▸ **TASK DESCRIPTION**
Scan the entries below and return each line that contains "Step".

Saved entries
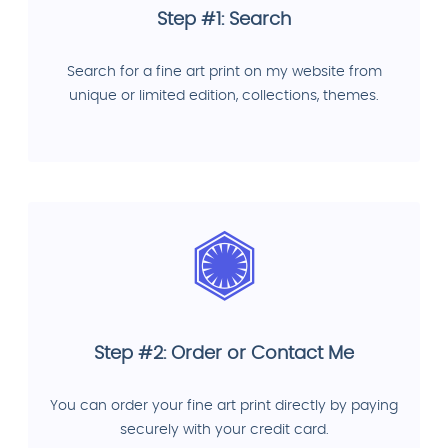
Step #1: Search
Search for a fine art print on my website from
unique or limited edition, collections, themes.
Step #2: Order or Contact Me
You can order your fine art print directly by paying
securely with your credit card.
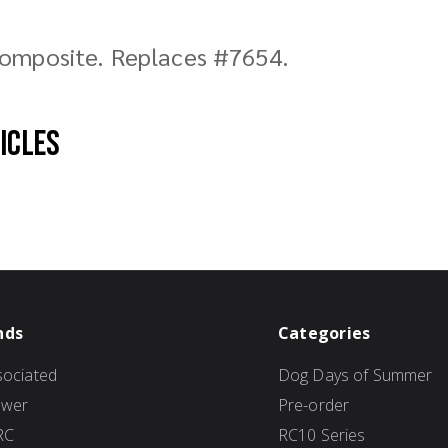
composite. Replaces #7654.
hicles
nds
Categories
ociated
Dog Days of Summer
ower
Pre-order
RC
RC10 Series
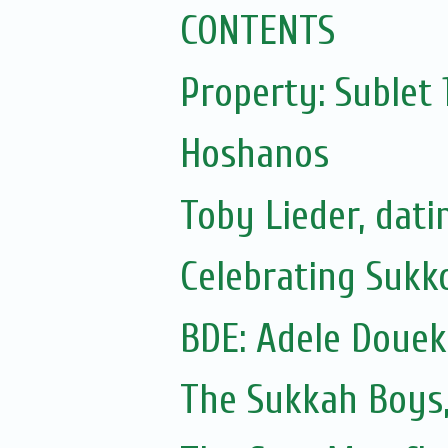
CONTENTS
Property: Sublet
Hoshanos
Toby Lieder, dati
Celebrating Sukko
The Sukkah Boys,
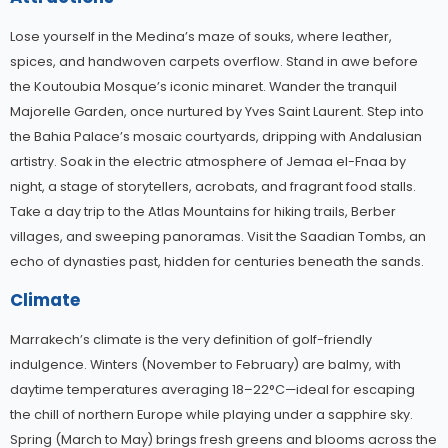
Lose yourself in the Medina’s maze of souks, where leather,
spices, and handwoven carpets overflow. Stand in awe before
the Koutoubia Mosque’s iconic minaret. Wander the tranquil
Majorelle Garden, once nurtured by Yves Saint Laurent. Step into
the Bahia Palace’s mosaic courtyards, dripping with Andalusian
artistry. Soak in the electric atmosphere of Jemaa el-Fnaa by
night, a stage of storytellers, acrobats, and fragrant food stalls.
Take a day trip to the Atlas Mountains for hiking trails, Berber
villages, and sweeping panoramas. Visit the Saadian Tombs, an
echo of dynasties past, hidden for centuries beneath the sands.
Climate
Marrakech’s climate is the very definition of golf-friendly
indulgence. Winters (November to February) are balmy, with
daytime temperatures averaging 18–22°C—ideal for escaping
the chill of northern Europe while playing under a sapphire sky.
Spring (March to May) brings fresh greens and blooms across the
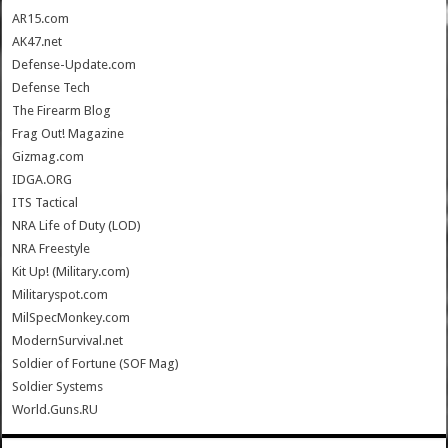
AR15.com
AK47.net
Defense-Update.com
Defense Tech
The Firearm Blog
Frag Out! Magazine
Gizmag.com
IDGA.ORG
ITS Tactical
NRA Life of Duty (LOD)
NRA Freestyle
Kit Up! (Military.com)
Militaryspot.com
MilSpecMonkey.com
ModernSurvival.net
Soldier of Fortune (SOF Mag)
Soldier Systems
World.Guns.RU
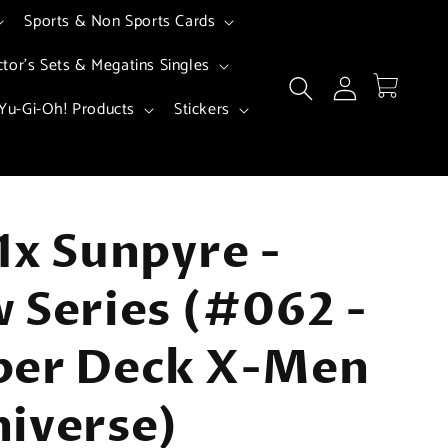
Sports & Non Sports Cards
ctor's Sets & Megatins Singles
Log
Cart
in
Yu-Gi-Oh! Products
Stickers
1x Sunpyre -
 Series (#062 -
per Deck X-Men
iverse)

▸ **THE ANSWER**
Step #1: Search
Step #2: Order or Contact Me
Majorelle Garden, once nurtured by Yves Saint Laurent. Step into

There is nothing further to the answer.